◆ Problem statement
Pick out each line of the records below that contains the string "הליכים" with case matching, and copy those lines.

◆ Study material
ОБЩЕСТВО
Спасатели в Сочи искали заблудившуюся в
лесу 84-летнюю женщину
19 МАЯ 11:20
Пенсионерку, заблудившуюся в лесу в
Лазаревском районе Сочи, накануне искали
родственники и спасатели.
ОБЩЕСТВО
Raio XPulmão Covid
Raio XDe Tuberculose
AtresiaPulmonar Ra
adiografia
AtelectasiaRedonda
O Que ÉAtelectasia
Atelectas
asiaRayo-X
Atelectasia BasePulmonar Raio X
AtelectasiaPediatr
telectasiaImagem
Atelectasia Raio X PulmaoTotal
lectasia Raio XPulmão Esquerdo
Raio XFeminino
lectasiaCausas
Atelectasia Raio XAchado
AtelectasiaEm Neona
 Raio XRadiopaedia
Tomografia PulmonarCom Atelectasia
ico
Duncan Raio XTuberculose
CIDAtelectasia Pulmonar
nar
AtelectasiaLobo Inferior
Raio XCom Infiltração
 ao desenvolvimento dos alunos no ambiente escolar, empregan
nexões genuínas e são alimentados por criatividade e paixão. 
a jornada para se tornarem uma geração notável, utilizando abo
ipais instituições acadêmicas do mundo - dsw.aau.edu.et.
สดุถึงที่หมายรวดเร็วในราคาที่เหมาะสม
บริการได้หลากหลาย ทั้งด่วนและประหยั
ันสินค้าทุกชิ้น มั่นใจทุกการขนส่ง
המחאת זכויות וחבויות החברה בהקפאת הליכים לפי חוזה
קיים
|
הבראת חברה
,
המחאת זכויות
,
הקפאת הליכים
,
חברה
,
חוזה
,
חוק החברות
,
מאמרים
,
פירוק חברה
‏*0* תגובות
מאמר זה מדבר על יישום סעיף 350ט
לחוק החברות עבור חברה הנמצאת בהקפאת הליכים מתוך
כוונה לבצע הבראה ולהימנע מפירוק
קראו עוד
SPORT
* * *
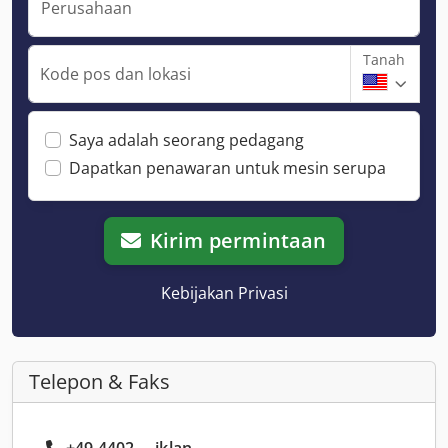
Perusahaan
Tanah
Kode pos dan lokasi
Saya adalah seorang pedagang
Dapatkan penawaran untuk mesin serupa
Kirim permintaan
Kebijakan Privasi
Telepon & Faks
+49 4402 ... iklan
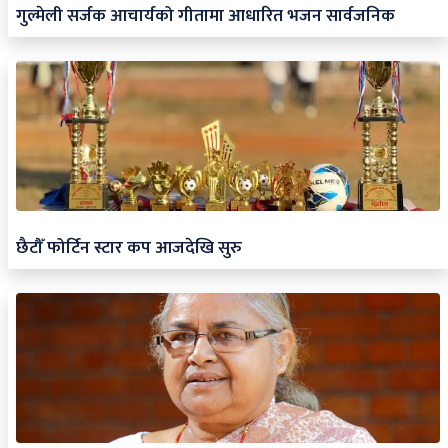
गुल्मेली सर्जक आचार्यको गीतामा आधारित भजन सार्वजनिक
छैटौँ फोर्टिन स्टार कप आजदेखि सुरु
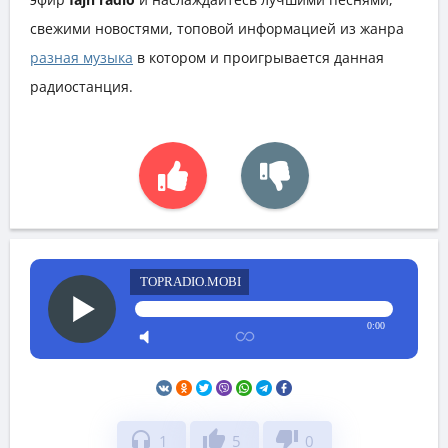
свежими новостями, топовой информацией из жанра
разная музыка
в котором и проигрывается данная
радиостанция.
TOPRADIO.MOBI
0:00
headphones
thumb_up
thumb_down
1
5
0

◆ The answer
המחאת זכויות וחבויות החברה בהקפאת הליכים לפי חוזה
הקפאת הליכים
לחוק החברות עבור חברה הנמצאת בהקפאת הליכים מתוך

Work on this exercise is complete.